(Extract)

Issues in Real-time System Design

Designing Realtime systems is a challenging task. Most of the challenge comes from the fact that Realtime systems have to interact with real world entities. These interactions can get fairly complex. A typical Realtime system might be interacting with thousands of such entities at the same time. For example, a telephone switching system routinely handles calls from tens of thousands of subscriber. The system has to connect each call differently. Also, the exact sequence of events in the call might vary a lot.

In the following sections we will be discussing these very issues:

Realtime Response
Recovering from Failures
Working with Distributed Architectures
Asynchronous Communication
Race Conditions and Timing

Realtime Response

Realtime systems have to respond to external interactions in a predetermined amount of time. Successful completion of an operation depends upon the correct and timely operation of the system. Design the hardware and the software in the system to meet the Realtime requirements. For example, a telephone switching system must feed dial tone to thousands of subscribers within a recommended limit of one second. To meet these requirements, the off hook detection mechanism and the software message communication involved have to work within the limited time budget. The system has to meet these requirements for all the calls being set up at any given time.

(End Extract)
(Entries shown)

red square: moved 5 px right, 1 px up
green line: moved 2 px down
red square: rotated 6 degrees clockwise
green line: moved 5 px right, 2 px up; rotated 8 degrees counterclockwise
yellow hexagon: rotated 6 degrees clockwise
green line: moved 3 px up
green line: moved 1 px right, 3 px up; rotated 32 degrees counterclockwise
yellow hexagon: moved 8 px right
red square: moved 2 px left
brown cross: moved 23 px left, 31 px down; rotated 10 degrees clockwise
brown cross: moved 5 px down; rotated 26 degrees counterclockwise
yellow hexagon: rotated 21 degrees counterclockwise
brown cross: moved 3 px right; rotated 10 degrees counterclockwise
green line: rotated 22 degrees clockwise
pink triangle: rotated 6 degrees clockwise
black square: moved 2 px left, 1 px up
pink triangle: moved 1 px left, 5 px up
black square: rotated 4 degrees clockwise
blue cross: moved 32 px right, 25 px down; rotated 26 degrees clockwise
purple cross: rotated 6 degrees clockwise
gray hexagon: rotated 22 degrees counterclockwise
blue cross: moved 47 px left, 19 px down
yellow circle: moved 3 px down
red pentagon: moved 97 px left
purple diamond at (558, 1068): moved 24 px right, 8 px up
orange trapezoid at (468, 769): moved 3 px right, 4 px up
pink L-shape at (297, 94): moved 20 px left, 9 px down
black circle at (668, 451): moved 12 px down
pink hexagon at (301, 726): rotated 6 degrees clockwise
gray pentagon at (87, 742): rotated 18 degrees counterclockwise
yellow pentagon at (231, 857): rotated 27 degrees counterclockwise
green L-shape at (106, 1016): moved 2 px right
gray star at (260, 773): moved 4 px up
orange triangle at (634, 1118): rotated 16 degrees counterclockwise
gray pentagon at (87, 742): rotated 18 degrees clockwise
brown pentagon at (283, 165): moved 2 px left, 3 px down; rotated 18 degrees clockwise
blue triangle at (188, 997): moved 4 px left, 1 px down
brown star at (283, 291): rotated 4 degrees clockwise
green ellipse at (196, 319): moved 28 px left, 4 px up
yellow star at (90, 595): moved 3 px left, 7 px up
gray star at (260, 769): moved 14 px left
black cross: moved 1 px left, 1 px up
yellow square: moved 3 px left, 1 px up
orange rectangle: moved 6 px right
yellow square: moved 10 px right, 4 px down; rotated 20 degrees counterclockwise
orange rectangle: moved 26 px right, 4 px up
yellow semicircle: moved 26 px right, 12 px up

(End Entries shown)

▶ _Required action 1_
Answer these questions about the passage on real-time system design:
(a) A telephone switching system routinely handles calls from how many subscribers?
(b) Which issue comes last in the list of issues to be discussed?
(c) Within what recommended limit must a telephone switching system feed dial tone to its subscribers?
▶ _Required action 2_
Extend the passage on real-time system design, continuing after its final sentence.
The records have nothing to do with what is asked here.

▶ _Answer box 1_
(a) Tens of thousands.
(b) Race Conditions and Timing.
(c) One second.

▶ _Answer box 2_
The designers have to focus very early on the Realtime response requirements. During the architecture design phase, the hardware and software engineers work together to select the right system architecture that will meet the requirements. This involves deciding inter connectivity of the processors, link speeds, processor speeds, etc. The main questions to be asked are:

Is the architecture suitable? If message communication involves too many nodes, it is likely that the system may not be able to meet the Realtime requirement due to even mild congestion. Thus a simpler architecture has a better chance of meeting the Realtime requirements.

Are the link speeds adequate? Generally, loading a link more than 40-50% is a bad idea. A higher link utilization causes the queues to build up on different nodes, thus causing variable amounts of delays in message communication.

Are the processing components powerful enough? A CPU with really high utilization will lead to unpredictable Realtime behavior. Also, it is possible that the high priority tasks in the system will starve the low priority tasks of any CPU time. This can cause the low priority tasks to misbehave. As with link, keep the peak CPU utilization below 50 %.

Is the Operating System suitable? Assign high priority to tasks that are involved in processing Realtime critical events. Consider preemptive scheduling if Realtime requirements are stringent. When choosing the operating system, the interrupt latency and scheduling variance should be verified.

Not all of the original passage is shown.